Why is the smart display useful?
Real-time wattage per port tells you whether your laptop is actually drawing 140 W (full speed) or throttling to 60 W due to a cable limit, port issue, or laptop thermal throttling. Time-to-empty estimates help you decide whether to find a wall outlet or keep using battery. Internal temperature warns you if the bank is getting too hot in a hot car or direct sunlight (Li-Ion ages faster above 95°F). For diagnostic and operational use, the display earns its keep.
Bottom line
The Anker Prime 27,650 mAh is the best 100 Wh airline-legal power bank for buyers who travel with a laptop. The 140 W USB-C output is the only spec in this capacity class that fully fast-charges a 16-inch MacBook Pro, and the 99.36 Wh capacity sits exactly at the FAA carry-on ceiling.

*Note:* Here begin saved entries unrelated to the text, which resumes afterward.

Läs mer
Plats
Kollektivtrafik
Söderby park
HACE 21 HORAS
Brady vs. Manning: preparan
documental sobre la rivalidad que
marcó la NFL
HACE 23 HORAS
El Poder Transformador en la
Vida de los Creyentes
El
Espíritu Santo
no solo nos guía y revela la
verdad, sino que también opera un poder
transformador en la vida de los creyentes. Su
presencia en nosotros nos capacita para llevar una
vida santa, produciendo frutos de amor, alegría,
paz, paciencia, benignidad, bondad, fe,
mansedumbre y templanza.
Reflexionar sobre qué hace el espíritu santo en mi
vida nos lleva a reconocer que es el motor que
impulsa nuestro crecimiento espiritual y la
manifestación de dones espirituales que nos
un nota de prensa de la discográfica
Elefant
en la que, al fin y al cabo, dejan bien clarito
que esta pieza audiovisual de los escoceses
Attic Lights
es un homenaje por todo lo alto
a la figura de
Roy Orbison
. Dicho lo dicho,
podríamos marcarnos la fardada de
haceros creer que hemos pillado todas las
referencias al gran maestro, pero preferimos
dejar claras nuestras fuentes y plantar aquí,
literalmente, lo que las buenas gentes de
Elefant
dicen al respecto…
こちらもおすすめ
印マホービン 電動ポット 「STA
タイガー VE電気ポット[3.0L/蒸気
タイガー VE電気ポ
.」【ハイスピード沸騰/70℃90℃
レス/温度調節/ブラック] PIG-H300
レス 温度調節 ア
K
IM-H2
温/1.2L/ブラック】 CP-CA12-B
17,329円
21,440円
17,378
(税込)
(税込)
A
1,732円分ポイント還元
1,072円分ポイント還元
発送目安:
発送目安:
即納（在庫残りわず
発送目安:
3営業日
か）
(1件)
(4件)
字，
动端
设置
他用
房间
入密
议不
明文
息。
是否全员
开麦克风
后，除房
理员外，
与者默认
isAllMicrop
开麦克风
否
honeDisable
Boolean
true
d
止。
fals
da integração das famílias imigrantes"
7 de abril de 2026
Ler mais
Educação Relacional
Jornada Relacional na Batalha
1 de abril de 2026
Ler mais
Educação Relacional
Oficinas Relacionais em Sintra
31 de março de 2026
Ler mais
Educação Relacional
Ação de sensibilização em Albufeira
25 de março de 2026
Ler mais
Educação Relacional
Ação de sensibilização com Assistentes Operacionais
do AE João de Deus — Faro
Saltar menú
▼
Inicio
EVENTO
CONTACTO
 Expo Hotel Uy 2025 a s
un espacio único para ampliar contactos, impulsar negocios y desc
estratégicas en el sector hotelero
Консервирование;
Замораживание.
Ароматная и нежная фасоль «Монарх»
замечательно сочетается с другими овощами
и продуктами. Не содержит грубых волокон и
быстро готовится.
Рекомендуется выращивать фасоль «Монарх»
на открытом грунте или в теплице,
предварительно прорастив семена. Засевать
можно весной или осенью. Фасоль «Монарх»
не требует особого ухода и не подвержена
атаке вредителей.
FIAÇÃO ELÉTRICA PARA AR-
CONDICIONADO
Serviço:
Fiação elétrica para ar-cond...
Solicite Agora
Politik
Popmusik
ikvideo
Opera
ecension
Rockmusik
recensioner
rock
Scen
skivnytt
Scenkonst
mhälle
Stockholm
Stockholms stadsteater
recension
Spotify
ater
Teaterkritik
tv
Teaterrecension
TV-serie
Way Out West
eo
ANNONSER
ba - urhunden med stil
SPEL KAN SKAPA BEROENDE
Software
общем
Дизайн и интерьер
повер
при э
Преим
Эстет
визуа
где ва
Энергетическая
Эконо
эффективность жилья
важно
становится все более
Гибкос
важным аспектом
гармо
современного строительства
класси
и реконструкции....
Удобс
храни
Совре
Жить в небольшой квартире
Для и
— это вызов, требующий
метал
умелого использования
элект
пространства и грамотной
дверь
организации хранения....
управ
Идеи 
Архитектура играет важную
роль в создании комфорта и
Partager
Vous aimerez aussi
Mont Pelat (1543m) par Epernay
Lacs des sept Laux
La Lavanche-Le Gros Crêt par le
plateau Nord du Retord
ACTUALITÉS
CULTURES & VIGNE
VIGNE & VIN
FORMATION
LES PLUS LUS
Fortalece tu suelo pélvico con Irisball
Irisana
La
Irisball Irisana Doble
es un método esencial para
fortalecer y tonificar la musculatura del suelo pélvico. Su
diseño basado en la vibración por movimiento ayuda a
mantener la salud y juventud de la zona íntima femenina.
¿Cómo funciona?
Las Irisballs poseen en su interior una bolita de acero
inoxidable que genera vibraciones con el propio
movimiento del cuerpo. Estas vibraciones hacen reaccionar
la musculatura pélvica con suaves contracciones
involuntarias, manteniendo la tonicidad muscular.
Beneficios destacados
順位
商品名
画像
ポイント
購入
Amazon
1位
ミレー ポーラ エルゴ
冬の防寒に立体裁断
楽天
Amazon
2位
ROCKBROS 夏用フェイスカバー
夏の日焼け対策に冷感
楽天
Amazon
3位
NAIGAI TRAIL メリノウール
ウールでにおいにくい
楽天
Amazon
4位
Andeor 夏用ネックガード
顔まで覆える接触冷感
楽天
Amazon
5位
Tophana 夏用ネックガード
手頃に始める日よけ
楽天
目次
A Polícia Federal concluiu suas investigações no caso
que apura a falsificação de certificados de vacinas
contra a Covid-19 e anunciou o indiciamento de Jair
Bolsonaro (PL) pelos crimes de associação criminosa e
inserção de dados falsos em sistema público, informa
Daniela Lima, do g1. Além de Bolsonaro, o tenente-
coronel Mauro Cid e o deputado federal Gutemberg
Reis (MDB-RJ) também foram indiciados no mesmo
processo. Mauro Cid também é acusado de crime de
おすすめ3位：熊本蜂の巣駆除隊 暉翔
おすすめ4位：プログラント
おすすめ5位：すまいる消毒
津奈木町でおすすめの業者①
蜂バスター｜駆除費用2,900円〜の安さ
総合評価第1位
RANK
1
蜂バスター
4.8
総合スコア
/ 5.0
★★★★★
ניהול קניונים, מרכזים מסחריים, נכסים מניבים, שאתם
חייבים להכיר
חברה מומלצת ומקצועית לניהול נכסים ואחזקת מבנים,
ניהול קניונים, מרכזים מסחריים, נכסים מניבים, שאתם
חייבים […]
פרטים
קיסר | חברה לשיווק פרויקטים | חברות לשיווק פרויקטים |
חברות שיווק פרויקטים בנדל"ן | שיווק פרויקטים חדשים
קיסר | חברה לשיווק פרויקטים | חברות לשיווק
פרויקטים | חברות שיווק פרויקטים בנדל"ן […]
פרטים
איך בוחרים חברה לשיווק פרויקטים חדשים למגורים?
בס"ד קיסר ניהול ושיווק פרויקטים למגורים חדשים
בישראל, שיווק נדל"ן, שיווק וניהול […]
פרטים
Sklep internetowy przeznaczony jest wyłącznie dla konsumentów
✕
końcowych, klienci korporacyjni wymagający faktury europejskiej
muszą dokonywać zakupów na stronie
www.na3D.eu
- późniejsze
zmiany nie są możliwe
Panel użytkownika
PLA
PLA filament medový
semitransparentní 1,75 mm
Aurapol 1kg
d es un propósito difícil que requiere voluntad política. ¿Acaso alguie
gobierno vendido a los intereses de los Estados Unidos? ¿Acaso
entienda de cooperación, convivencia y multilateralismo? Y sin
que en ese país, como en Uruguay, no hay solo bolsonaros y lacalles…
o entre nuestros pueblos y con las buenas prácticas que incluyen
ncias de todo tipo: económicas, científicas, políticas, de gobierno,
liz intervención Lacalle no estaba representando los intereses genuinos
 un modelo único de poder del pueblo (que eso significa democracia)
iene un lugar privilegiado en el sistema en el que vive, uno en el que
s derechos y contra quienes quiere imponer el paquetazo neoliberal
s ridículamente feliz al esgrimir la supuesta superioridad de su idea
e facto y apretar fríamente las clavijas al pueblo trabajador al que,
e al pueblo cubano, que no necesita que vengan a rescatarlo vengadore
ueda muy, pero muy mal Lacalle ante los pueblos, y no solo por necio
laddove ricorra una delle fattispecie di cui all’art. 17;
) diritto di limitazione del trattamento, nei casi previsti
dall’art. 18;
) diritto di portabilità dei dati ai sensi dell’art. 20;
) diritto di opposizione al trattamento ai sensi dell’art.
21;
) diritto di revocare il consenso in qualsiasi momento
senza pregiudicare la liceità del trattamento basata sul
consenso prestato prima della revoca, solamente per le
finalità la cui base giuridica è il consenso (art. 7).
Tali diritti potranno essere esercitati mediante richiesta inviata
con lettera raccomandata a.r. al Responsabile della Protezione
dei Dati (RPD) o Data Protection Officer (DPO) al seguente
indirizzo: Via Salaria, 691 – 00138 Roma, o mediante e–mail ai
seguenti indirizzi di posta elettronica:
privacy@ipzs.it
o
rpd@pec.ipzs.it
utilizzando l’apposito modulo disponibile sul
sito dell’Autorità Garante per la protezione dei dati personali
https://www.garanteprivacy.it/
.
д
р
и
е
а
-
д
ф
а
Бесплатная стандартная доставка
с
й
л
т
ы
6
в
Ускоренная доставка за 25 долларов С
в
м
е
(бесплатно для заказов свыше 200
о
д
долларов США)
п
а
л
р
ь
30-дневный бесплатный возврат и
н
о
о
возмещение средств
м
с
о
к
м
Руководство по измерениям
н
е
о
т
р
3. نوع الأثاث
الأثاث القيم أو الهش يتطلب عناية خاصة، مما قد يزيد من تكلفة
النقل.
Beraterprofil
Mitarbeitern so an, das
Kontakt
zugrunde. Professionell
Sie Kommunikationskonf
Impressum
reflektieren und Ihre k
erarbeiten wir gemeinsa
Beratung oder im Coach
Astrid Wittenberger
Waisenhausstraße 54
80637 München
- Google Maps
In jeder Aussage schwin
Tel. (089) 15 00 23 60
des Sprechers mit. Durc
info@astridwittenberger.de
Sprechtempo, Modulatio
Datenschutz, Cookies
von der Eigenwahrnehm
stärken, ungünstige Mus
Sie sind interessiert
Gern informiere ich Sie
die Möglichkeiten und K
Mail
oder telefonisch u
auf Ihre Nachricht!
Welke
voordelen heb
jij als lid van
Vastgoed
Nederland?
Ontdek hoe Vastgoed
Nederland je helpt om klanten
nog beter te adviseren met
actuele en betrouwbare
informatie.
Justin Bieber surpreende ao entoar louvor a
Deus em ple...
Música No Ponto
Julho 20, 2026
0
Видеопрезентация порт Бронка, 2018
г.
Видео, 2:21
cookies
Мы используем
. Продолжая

If your laptop charger is 100 W or lower, the cheaper Anker 737 covers the same use case for $30 less. If you only need to charge phones and tablets, a 20,000 mAh bank does the job for half the price. For laptop-class power on the road, the Prime 27,650 is the rational pick.
Editor’s rating: 4.5 / 5
Last reviewed: May 2026. Pricing accurate at last check; verify on merchant page.